• _Assignment_
Output the entries below without any alteration.

[Exercise materials — start]

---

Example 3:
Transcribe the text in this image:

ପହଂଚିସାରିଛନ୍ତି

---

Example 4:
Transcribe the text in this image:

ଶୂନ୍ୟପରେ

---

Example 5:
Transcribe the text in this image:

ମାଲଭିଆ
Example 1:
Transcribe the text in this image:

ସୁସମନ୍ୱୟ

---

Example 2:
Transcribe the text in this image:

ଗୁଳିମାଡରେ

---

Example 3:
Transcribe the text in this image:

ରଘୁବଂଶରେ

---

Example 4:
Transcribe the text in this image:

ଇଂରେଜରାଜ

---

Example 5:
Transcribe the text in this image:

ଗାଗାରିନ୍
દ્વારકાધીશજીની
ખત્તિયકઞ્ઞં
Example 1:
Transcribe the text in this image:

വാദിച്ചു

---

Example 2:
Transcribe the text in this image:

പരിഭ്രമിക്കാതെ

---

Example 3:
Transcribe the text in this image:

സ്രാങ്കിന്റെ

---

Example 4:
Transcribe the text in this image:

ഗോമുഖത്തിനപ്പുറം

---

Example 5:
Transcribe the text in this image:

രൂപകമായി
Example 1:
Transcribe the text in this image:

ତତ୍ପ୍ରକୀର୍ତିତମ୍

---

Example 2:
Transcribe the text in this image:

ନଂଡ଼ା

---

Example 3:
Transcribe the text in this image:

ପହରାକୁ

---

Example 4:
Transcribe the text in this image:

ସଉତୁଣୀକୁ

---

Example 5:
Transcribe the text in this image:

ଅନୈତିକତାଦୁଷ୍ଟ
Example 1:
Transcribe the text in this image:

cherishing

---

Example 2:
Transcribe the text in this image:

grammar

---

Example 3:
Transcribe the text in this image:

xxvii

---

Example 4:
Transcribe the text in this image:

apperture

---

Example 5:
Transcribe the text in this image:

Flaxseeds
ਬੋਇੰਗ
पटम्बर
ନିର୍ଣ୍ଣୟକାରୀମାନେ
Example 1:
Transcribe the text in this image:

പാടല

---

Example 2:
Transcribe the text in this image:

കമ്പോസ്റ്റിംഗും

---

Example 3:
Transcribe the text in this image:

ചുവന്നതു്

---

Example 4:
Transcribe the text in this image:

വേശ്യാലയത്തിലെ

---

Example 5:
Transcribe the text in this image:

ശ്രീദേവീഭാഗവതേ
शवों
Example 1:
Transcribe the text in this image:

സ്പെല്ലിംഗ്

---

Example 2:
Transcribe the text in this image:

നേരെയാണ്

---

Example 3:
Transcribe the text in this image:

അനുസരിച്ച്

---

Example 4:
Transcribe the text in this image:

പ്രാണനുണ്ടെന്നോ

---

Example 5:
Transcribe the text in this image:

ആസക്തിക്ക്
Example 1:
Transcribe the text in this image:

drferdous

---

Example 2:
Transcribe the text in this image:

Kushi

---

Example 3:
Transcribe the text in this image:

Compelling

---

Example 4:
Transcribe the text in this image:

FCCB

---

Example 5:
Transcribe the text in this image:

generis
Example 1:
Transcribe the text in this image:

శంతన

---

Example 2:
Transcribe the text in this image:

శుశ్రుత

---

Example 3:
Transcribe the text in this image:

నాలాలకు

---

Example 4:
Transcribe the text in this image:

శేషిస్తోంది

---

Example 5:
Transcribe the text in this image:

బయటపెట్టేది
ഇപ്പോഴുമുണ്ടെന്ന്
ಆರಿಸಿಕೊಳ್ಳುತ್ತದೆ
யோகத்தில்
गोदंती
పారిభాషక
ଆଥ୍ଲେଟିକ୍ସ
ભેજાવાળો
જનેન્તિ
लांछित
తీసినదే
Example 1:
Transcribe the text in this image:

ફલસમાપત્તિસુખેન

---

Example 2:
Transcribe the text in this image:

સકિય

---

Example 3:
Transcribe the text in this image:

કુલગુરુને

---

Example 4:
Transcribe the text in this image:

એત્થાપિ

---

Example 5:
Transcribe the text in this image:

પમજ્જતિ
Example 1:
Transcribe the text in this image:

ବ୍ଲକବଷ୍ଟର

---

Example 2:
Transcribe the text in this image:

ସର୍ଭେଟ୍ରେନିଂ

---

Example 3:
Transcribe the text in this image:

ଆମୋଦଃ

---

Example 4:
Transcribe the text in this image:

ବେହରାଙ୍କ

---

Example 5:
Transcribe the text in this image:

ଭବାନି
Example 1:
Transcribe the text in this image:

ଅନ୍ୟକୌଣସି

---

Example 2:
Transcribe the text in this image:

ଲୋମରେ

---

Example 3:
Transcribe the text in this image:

[Exercise materials — finish]

• _Task answer_
---

Example 3:
Transcribe the text in this image:

ପହଂଚିସାରିଛନ୍ତି

---

Example 4:
Transcribe the text in this image:

ଶୂନ୍ୟପରେ

---

Example 5:
Transcribe the text in this image:

ମାଲଭିଆ
Example 1:
Transcribe the text in this image:

ସୁସମନ୍ୱୟ

---

Example 2:
Transcribe the text in this image:

ଗୁଳିମାଡରେ

---

Example 3:
Transcribe the text in this image:

ରଘୁବଂଶରେ

---

Example 4:
Transcribe the text in this image:

ଇଂରେଜରାଜ

---

Example 5:
Transcribe the text in this image:

ଗାଗାରିନ୍
દ્વારકાધીશજીની
ખત્તિયકઞ્ઞં
Example 1:
Transcribe the text in this image:

വാദിച്ചു

---

Example 2:
Transcribe the text in this image:

പരിഭ്രമിക്കാതെ

---

Example 3:
Transcribe the text in this image:

സ്രാങ്കിന്റെ

---

Example 4:
Transcribe the text in this image:

ഗോമുഖത്തിനപ്പുറം

---

Example 5:
Transcribe the text in this image:

രൂപകമായി
Example 1:
Transcribe the text in this image:

ତତ୍ପ୍ରକୀର୍ତିତମ୍

---

Example 2:
Transcribe the text in this image:

ନଂଡ଼ା

---

Example 3:
Transcribe the text in this image:

ପହରାକୁ

---

Example 4:
Transcribe the text in this image:

ସଉତୁଣୀକୁ

---

Example 5:
Transcribe the text in this image:

ଅନୈତିକତାଦୁଷ୍ଟ
Example 1:
Transcribe the text in this image:

cherishing

---

Example 2:
Transcribe the text in this image:

grammar

---

Example 3:
Transcribe the text in this image:

xxvii

---

Example 4:
Transcribe the text in this image:

apperture

---

Example 5:
Transcribe the text in this image:

Flaxseeds
ਬੋਇੰਗ
पटम्बर
ନିର୍ଣ୍ଣୟକାରୀମାନେ
Example 1:
Transcribe the text in this image:

പാടല

---

Example 2:
Transcribe the text in this image:

കമ്പോസ്റ്റിംഗും

---

Example 3:
Transcribe the text in this image:

ചുവന്നതു്

---

Example 4:
Transcribe the text in this image:

വേശ്യാലയത്തിലെ

---

Example 5:
Transcribe the text in this image:

ശ്രീദേവീഭാഗവതേ
शवों
Example 1:
Transcribe the text in this image:

സ്പെല്ലിംഗ്

---

Example 2:
Transcribe the text in this image:

നേരെയാണ്

---

Example 3:
Transcribe the text in this image:

അനുസരിച്ച്

---

Example 4:
Transcribe the text in this image:

പ്രാണനുണ്ടെന്നോ

---

Example 5:
Transcribe the text in this image:

ആസക്തിക്ക്
Example 1:
Transcribe the text in this image:

drferdous

---

Example 2:
Transcribe the text in this image:

Kushi

---

Example 3:
Transcribe the text in this image:

Compelling

---

Example 4:
Transcribe the text in this image:

FCCB

---

Example 5:
Transcribe the text in this image:

generis
Example 1:
Transcribe the text in this image:

శంతన

---

Example 2:
Transcribe the text in this image:

శుశ్రుత

---

Example 3:
Transcribe the text in this image:

నాలాలకు

---

Example 4:
Transcribe the text in this image:

శేషిస్తోంది

---

Example 5:
Transcribe the text in this image:

బయటపెట్టేది
ഇപ്പോഴുമുണ്ടെന്ന്
ಆರಿಸಿಕೊಳ್ಳುತ್ತದೆ
யோகத்தில்
गोदंती
పారిభాషక
ଆଥ୍ଲେଟିକ୍ସ
ભેજાવાળો
જનેન્તિ
लांछित
తీసినదే
Example 1:
Transcribe the text in this image:

ફલસમાપત્તિસુખેન

---

Example 2:
Transcribe the text in this image:

સકિય

---

Example 3:
Transcribe the text in this image:

કુલગુરુને

---

Example 4:
Transcribe the text in this image:

એત્થાપિ

---

Example 5:
Transcribe the text in this image:

પમજ્જતિ
Example 1:
Transcribe the text in this image:

ବ୍ଲକବଷ୍ଟର

---

Example 2:
Transcribe the text in this image:

ସର୍ଭେଟ୍ରେନିଂ

---

Example 3:
Transcribe the text in this image:

ଆମୋଦଃ

---

Example 4:
Transcribe the text in this image:

ବେହରାଙ୍କ

---

Example 5:
Transcribe the text in this image:

ଭବାନି
Example 1:
Transcribe the text in this image:

ଅନ୍ୟକୌଣସି

---

Example 2:
Transcribe the text in this image:

ଲୋମରେ

---

Example 3:
Transcribe the text in this image:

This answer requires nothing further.